Mit vier Teams (Mainz Anton: Natalie, Nicolas und Robert, Mainz Berti: Andrea, Daniil und Sarah, Mainz Conni: Marc, Max und Sina und Mainz Det: Allison, Ha und Katharina), den Juroren Anna, Claudia, Marietta, Thore und Willy und dem Chefjuror Marcus trat der DCJG auf der diesjährigen Deutschen Debattiermeisterschaft in Heidelberg an.

Als Team schaffte es Mainz Anton bis ins Achtelfinale und Mainz Berti bis ins Viertelfinale. Hervorzuheben sind aber vor allem die Einzelrednerleistungen. Sina, die sich als Freie Rednerin bis ins Viertelfinale durchschlug, wurde von der DDG zur besten Nachwuchsrednerin gekürt und holte somit den DDG-Nachwuchsrednerpreis zum ersten Mal nach Mainz! Außerdem gelang Nicolas als Freier Redner und drittbester Redner des Turniers der Einzug ins Finale!

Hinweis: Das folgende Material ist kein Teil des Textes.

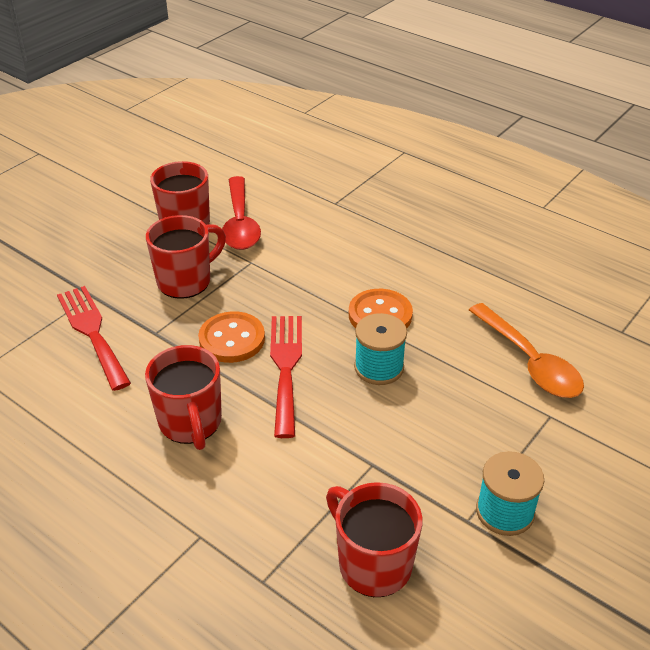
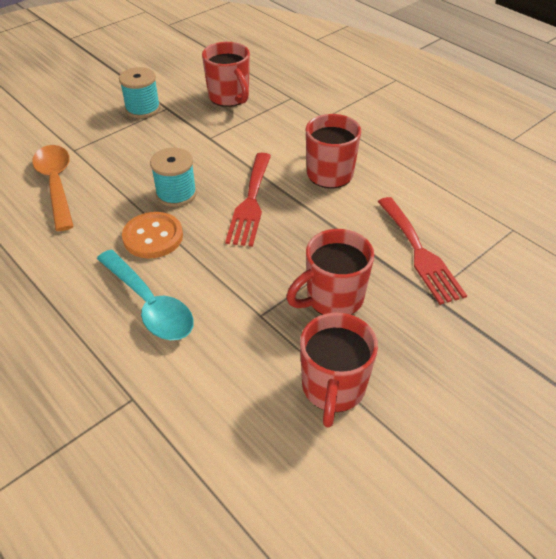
camera: 170 degrees left, 5 degrees up
(232, 339) = (292, 231): orange button -> none
(240, 223) = (263, 378): red spoon -> none
(352, 258) = (149, 304): none -> turquoise spoon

Wir gratulieren dem Team aus Jena, das sich im Finale gegen die Opposition aus Tübingen durchsetzen konnte und den Titel des Deutschen Debattiermeisters mit nach Hause nahm!

 

Die Themen des Turniers:

  • Vorrunde 1: “Zur Arbeit hat er nicht Lust noch Kraft, die verworfene Last der Erde.” (Homer) – Soll Betteln verboten werden?
  • Vorrunde 2: “Tod dem anonymen Nutzer!” (Unbekannt) – Brauchen wir eine Verpflichtung zur Nennung des Klarnamens im Internet?
  • Vorrunde 3: “Im Anfang war das Benzin und der Vergaser. Dann schuf Gott den Motor und die Karosserie, die Hupe und das Verkehrslicht.” (Ephraim Kishon) – Brauchen wir eine staatliche Regulierung des Mineralölmarktes?
  • Vorrunde 4: “Und wagtest, mein Gesetz zu übertreten?” (Kreon) – Soll Antigone Polyneikes bestatten?
  • Vorrunde 5: “Was nicht zusammen sein will, soll man trennen.” (Bart de Wever, zugeschrieben) – Soll Belgien geteilt werden?
  • Vorrunde 6: “Was wäre Vernunft und Nüchternheit ohne das Wissen vom Rausch, was wäre Sinnenlust, wenn nicht der Tod hinter ihr stünde?” (Hermann Hesse) – Sollen wir den internationalen Kampf gegen Anbau und Handel von Drogen einstellen?
  • Achtelfinale: Braucht die EZB ein Vetorecht für die Haushaltspolitik der Euro-Länder?
  • Viertelfinale: Soll die Wikipedia Weltkulturerbe werden?
  • Halbfinale: Brauchen wir einen europäischen Marshallplan für Nordafrika?
  • Finale: Sollen Gesetze generell befristet sein?